**Data for analysis**
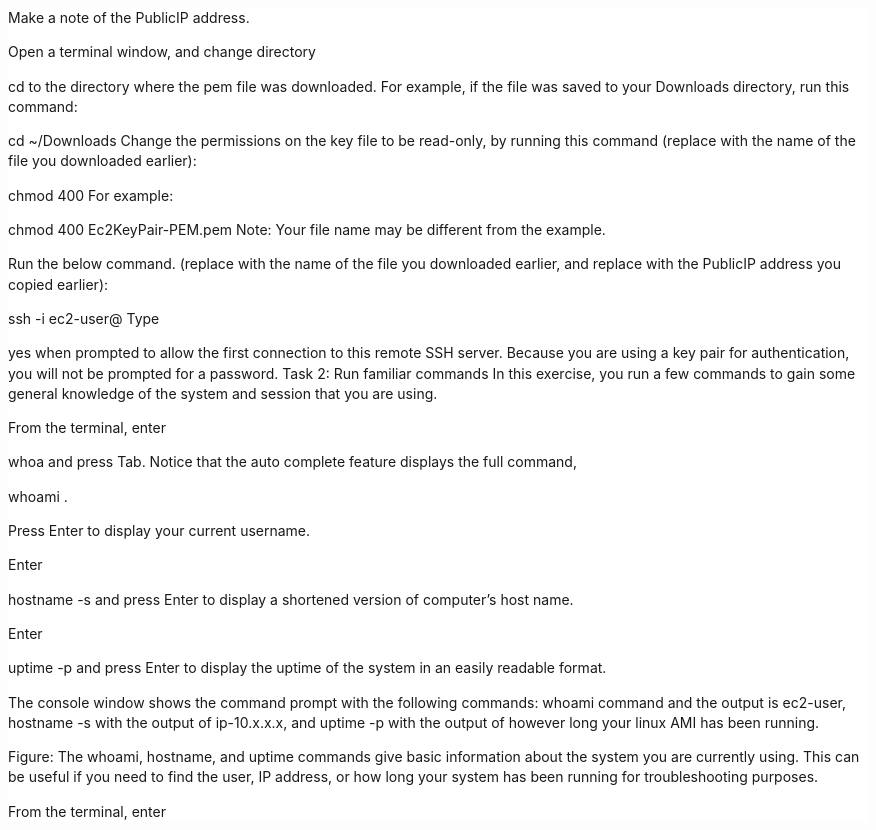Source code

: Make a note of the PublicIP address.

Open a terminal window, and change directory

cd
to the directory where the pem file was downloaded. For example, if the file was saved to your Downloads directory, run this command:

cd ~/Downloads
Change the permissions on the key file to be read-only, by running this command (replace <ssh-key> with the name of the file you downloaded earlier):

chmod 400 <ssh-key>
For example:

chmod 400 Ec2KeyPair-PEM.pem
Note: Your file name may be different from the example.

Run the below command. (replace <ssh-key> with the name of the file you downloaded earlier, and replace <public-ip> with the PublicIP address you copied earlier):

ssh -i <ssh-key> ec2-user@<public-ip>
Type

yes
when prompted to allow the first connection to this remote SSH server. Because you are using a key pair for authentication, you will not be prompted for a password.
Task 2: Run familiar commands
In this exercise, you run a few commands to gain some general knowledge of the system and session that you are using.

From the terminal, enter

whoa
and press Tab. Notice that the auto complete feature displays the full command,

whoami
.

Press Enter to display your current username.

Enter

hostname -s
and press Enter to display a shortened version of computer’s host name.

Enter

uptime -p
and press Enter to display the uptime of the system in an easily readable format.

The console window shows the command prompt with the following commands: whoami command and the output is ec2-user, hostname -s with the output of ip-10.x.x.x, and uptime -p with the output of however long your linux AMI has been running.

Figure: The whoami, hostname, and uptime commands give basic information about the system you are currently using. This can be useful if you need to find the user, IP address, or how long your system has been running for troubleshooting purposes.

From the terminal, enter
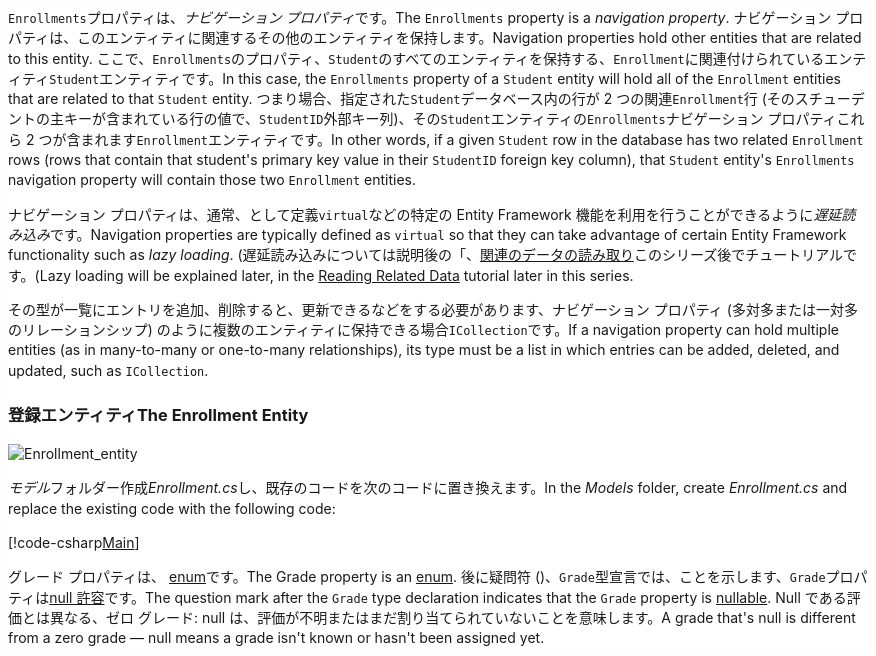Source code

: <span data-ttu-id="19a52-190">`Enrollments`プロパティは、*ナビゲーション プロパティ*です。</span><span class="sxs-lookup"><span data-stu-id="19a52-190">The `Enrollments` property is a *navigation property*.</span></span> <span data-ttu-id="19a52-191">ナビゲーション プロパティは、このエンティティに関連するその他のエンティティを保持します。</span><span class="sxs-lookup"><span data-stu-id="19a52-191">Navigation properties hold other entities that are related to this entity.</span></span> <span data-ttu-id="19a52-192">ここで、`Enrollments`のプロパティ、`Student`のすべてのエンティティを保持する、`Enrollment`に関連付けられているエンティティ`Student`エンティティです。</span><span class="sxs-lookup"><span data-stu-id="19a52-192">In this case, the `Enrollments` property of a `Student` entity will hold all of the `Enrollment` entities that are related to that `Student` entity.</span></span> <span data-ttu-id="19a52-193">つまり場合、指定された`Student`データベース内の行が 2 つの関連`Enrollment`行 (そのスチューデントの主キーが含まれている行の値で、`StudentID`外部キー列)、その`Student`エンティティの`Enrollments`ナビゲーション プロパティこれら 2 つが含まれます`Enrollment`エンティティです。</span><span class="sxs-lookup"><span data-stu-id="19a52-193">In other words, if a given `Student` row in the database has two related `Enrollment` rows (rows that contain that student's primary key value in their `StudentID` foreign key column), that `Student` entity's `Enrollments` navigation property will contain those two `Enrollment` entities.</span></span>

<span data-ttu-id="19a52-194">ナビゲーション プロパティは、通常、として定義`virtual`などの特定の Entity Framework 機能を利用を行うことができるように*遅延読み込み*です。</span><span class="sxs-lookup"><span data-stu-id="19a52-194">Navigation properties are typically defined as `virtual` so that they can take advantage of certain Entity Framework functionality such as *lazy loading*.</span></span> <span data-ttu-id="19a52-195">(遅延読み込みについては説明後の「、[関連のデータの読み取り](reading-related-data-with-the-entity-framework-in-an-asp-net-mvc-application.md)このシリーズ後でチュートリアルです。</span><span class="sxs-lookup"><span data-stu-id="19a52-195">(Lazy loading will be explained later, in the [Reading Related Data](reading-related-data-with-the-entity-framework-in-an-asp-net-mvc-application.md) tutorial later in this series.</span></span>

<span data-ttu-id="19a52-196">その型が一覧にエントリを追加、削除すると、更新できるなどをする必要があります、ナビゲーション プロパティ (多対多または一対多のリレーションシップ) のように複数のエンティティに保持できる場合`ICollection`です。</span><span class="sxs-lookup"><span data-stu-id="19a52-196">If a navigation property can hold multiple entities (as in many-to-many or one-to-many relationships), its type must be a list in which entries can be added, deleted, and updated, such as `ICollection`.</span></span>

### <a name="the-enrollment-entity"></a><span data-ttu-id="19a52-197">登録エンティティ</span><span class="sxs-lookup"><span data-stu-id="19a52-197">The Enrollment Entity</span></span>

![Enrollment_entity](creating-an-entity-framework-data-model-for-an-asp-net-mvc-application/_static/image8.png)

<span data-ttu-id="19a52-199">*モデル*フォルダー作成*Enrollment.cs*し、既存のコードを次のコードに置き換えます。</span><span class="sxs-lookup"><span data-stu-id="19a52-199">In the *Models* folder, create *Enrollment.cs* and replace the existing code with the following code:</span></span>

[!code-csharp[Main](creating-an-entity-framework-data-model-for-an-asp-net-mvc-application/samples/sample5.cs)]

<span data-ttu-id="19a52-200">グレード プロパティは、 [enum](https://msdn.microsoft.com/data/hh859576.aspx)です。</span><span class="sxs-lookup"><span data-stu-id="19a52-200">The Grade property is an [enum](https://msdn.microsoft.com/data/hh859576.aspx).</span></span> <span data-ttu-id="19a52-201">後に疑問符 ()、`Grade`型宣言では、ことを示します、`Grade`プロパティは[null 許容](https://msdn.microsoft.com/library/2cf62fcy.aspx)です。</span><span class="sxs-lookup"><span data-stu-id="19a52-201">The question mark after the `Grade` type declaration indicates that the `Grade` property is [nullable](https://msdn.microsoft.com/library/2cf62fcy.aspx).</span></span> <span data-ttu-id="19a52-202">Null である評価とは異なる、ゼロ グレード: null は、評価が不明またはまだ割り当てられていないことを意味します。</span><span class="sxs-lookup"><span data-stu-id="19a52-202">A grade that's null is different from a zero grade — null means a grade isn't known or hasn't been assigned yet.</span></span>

**Task instructions**
Copy each line of the listing that carries the string "downloaded".

**Problem solution**
to the directory where the pem file was downloaded. For example, if the file was saved to your Downloads directory, run this command:
Change the permissions on the key file to be read-only, by running this command (replace <ssh-key> with the name of the file you downloaded earlier):
Run the below command. (replace <ssh-key> with the name of the file you downloaded earlier, and replace <public-ip> with the PublicIP address you copied earlier):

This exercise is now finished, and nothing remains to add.